Shakespeare wrote for popular and aristocratic audiences both.
Like other theater companies of the era, Richard Burbage's company (of which Shakespeare was a part) depended upon patronage by members of the aristocracy; it was known at various times as "The Lord Chamberlain's Men" and "The King's Men" to reflect who its patrons were.
Shakespeare's plays were most often performed to large crowds. The Globe Theatre and Blackfriars were built to accommodate different social classes. There were also private performances of Shakespeare's plays to the court of King James. Some of Shakespeare's plays included content aimed at pleasing his patrons; for instance, the play Macbeth, in contrast to the sources Shakespeare drew from, portrayed Macbeth's claim to the throne as entirely illegitimate, and includes a scene that is largely flattery for King James and his ancestors (that is, Macbeth's second meeting with the witches, in which they show him the line of succession of Scottish kings that leads up to King James.)

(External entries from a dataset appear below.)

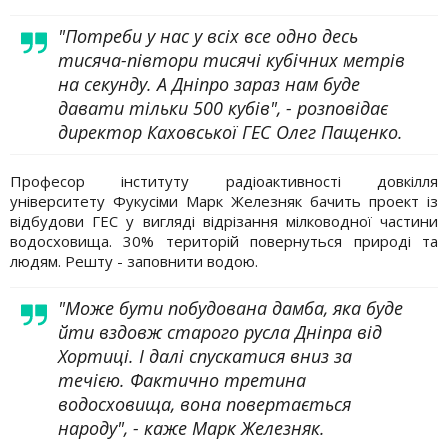
"Потреби у нас у всіх все одно десь
тисяча-півтори тисячі кубічних метрів
на секунду. А Дніпро зараз нам буде
давати тільки 500 кубів", - розповідає
директор Каховської ГЕС Олег Пащенко.
Професор інституту радіоактивності довкілля
університету Фукусіми Марк Железняк бачить проект із
відбудови ГЕС у вигляді відрізання мілководної частини
водосховища. 30% територій повернуться природі та
людям. Решту - заповнити водою.
"Може бути побудована дамба, яка буде
йти вздовж старого русла Дніпра від
Хортиці. І далі спускатися вниз за
течією. Фактично третина
водосховища, вона повертається
народу", - каже Марк Железняк.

Shakespeare's intellectual background is often contrasted with Christopher Marlowe, a contemporary playwright who had been a scholar at Cambridge. However, while Shakespeare was not a university scholar, he was widely read, and his plays drew on a variety of classical and contemporary literary sources.
Of course, much of the content of Shakespeare's plays can be understood without classical education, and include physical comedy, sexual humor, and action scenes, that would appeal to a wide audience; and we know his plays drew large audiences.
Several of Shakespeare's plays include a play-within-a-play, most famously Hamlet and A Midsummer Night's Dream; the latter, particularly, gives a stylized glimpse of different social classes interacting through the theatre, and reacting to different aspects of the story.